Task requirements —
Reproduce the data below line for line without any alteration, omitting the pictures from your answer.
╔══
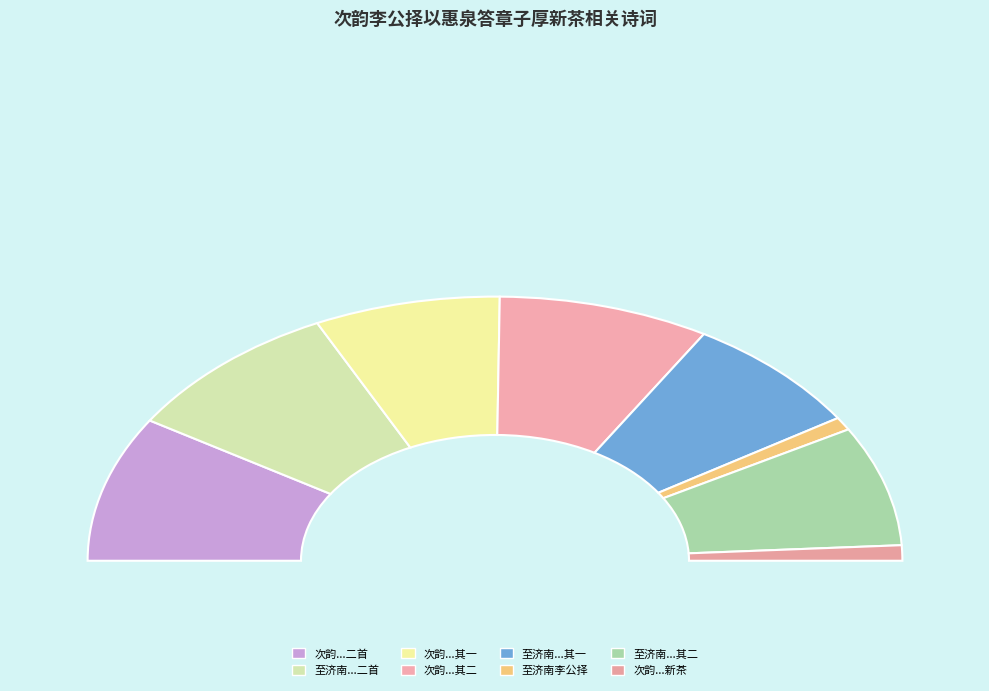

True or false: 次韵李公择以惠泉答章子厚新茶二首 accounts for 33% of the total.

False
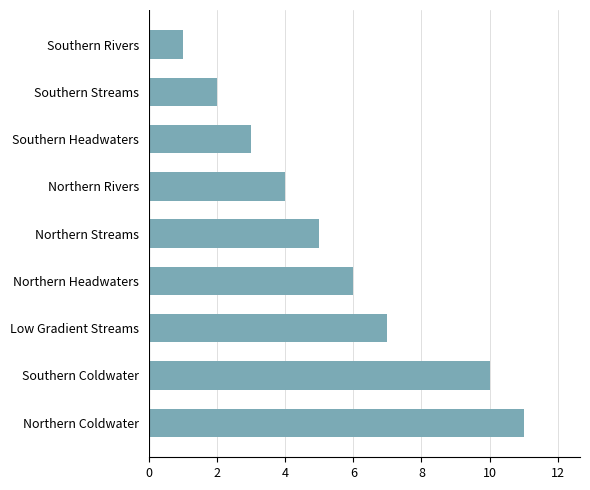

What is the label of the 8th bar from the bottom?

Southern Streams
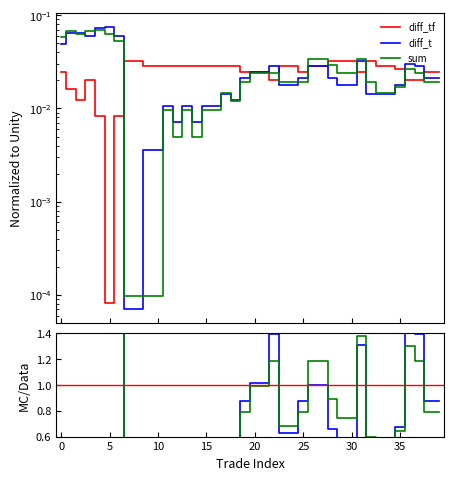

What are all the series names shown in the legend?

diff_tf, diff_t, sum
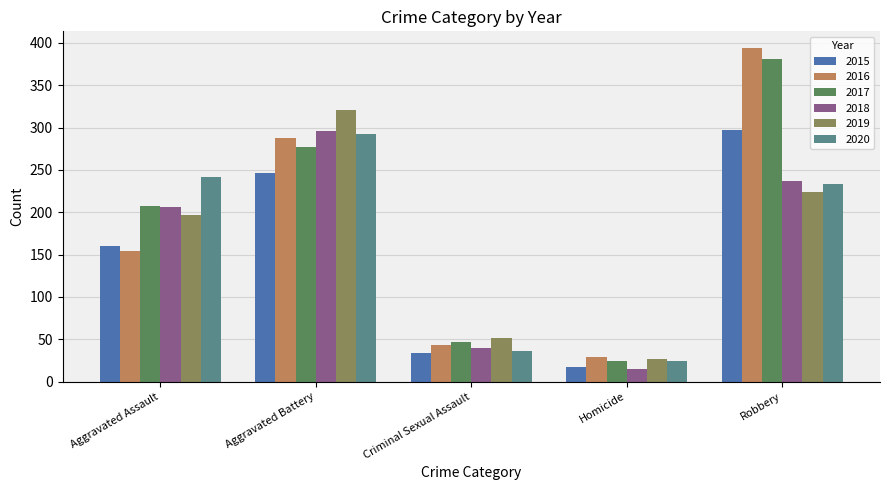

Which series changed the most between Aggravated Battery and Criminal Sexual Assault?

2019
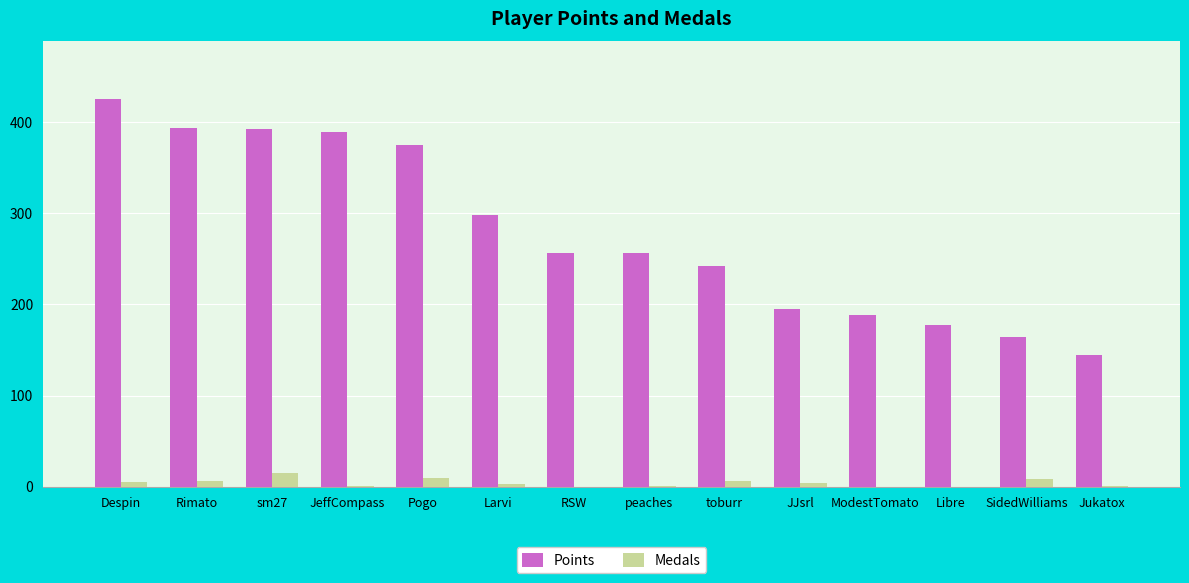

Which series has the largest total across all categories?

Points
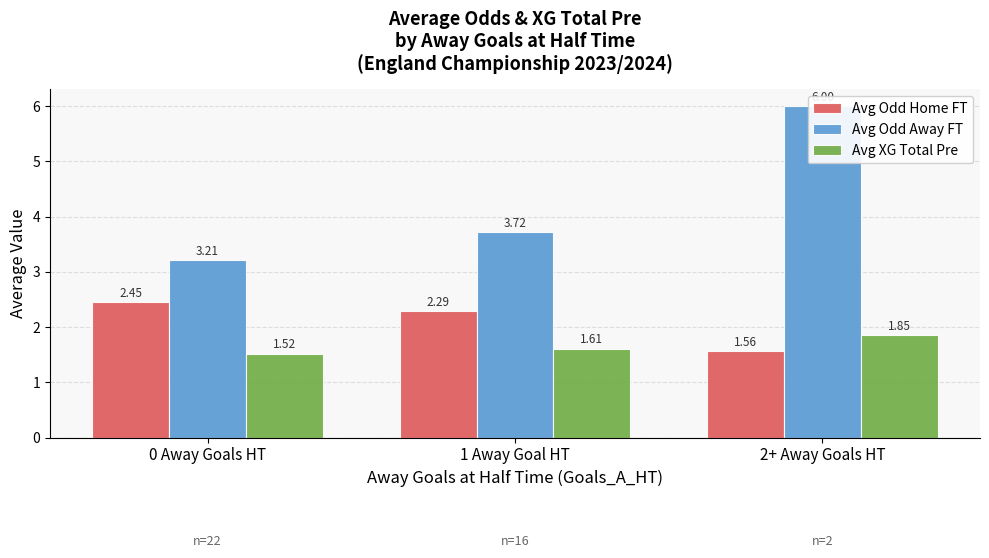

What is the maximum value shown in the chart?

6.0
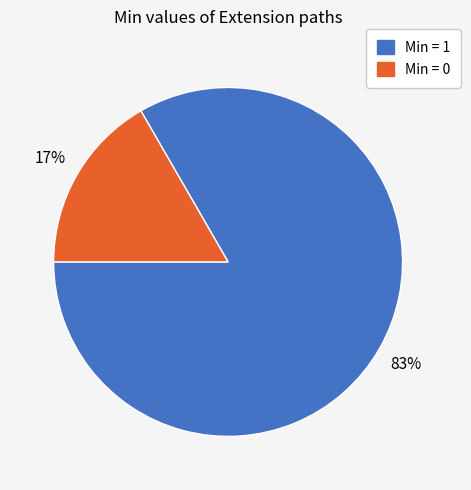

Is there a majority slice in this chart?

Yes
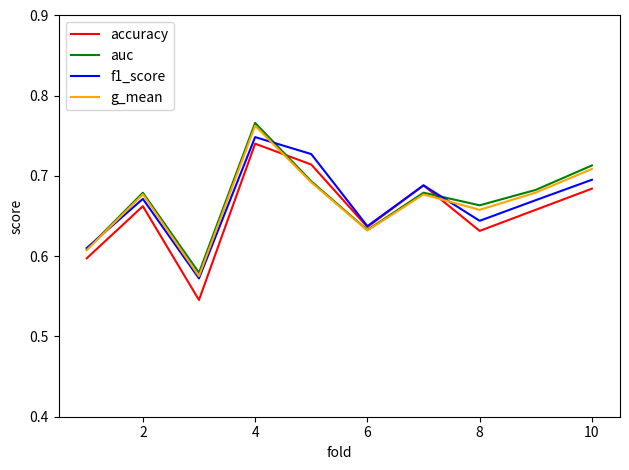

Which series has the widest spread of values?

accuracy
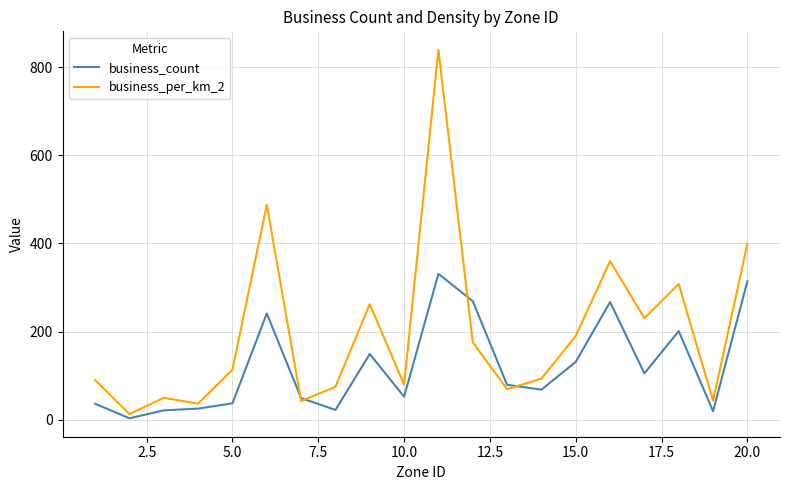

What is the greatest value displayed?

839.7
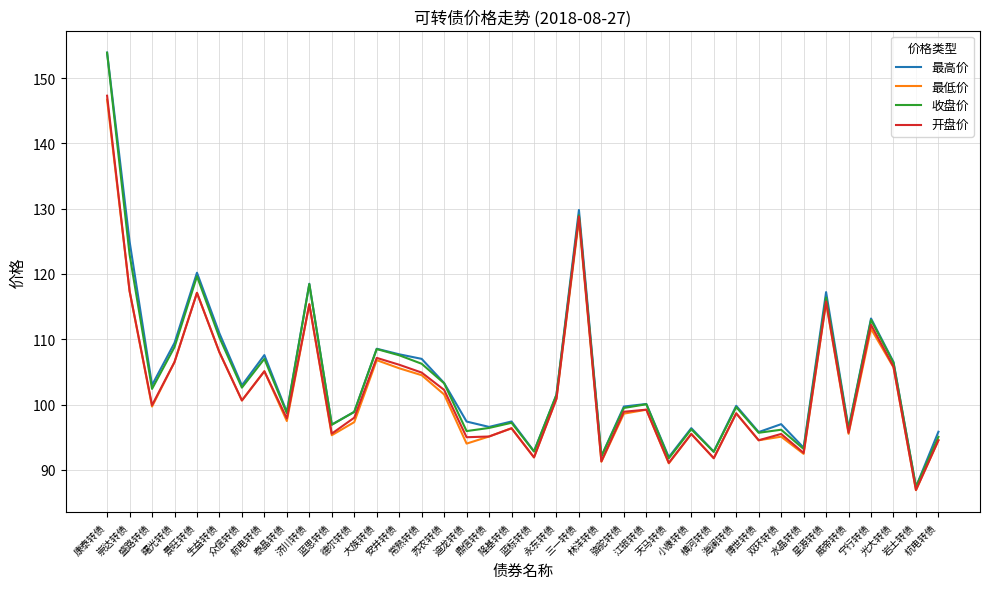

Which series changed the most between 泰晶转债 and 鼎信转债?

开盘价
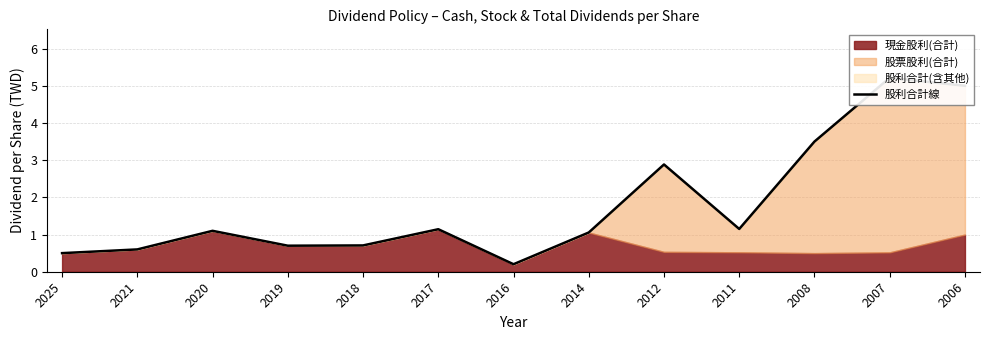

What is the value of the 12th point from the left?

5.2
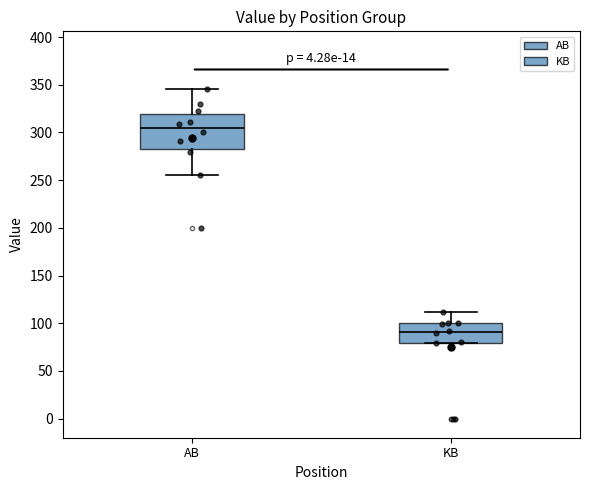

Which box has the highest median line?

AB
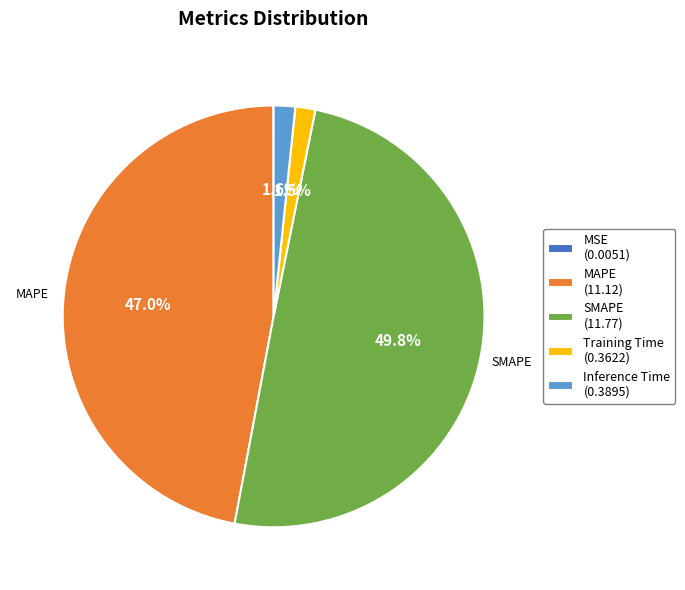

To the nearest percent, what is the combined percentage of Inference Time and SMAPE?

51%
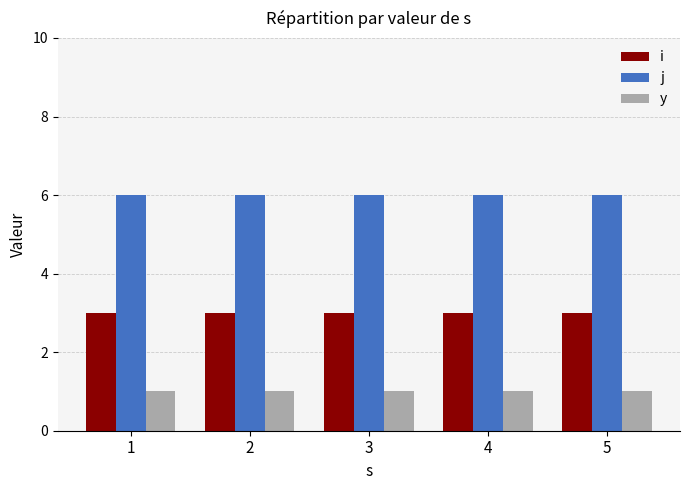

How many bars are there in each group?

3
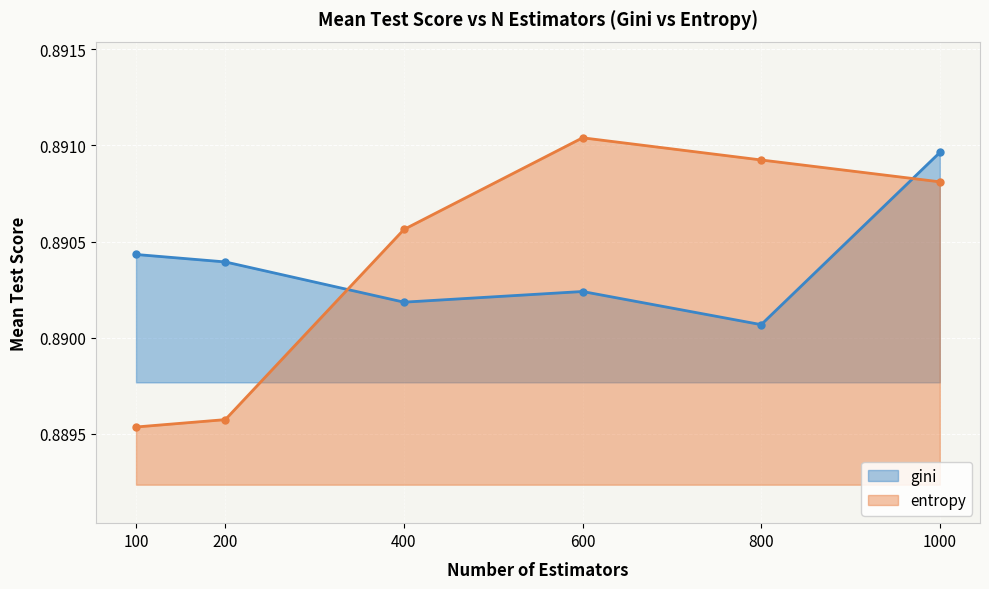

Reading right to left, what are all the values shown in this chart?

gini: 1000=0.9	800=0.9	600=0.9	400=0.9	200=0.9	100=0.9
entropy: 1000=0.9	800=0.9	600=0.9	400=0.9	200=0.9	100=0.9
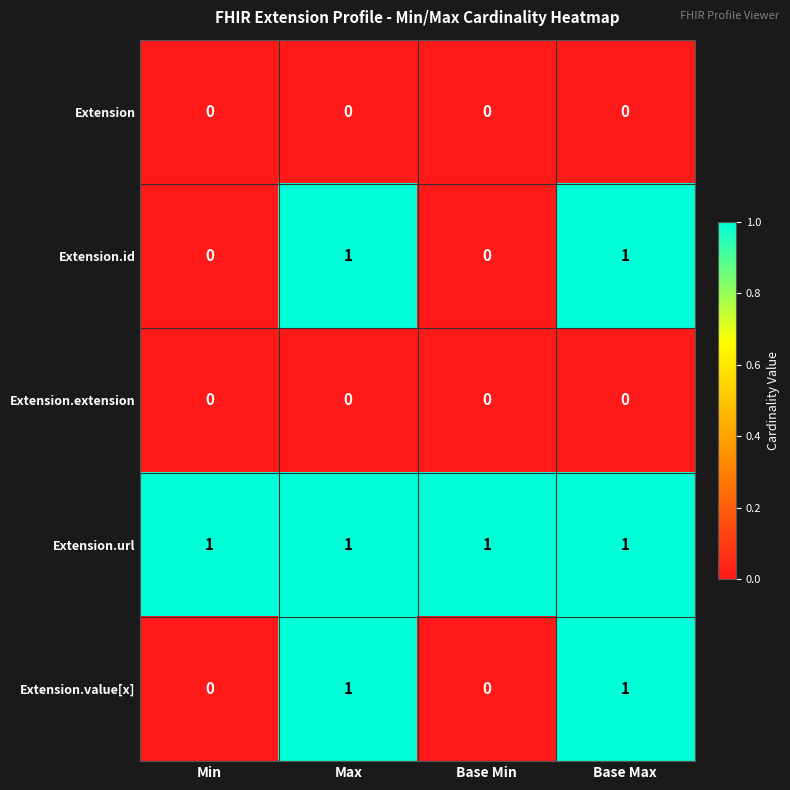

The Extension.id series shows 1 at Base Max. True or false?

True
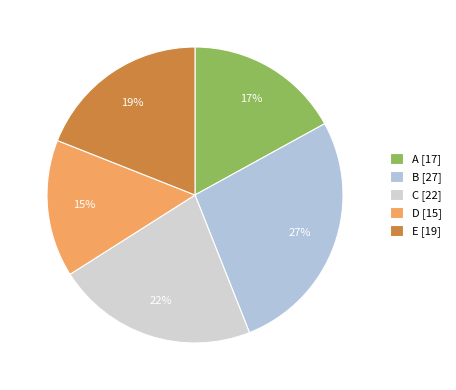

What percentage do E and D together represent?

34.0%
╚══
Written answer —
True or false: 次韵李公择以惠泉答章子厚新茶二首 accounts for 33% of the total.

False

What is the label of the 8th bar from the bottom?

Southern Streams

What are all the series names shown in the legend?

diff_tf, diff_t, sum

Which series changed the most between Aggravated Battery and Criminal Sexual Assault?

2019

Which series has the largest total across all categories?

Points

What is the maximum value shown in the chart?

6.0

Is there a majority slice in this chart?

Yes

Which series has the widest spread of values?

accuracy

What is the greatest value displayed?

839.7

Which series changed the most between 泰晶转债 and 鼎信转债?

开盘价

What is the value of the 12th point from the left?

5.2

Which box has the highest median line?

AB

To the nearest percent, what is the combined percentage of Inference Time and SMAPE?

51%

How many bars are there in each group?

3

Reading right to left, what are all the values shown in this chart?

gini: 1000=0.9	800=0.9	600=0.9	400=0.9	200=0.9	100=0.9
entropy: 1000=0.9	800=0.9	600=0.9	400=0.9	200=0.9	100=0.9

The Extension.id series shows 1 at Base Max. True or false?

True

What percentage do E and D together represent?

34.0%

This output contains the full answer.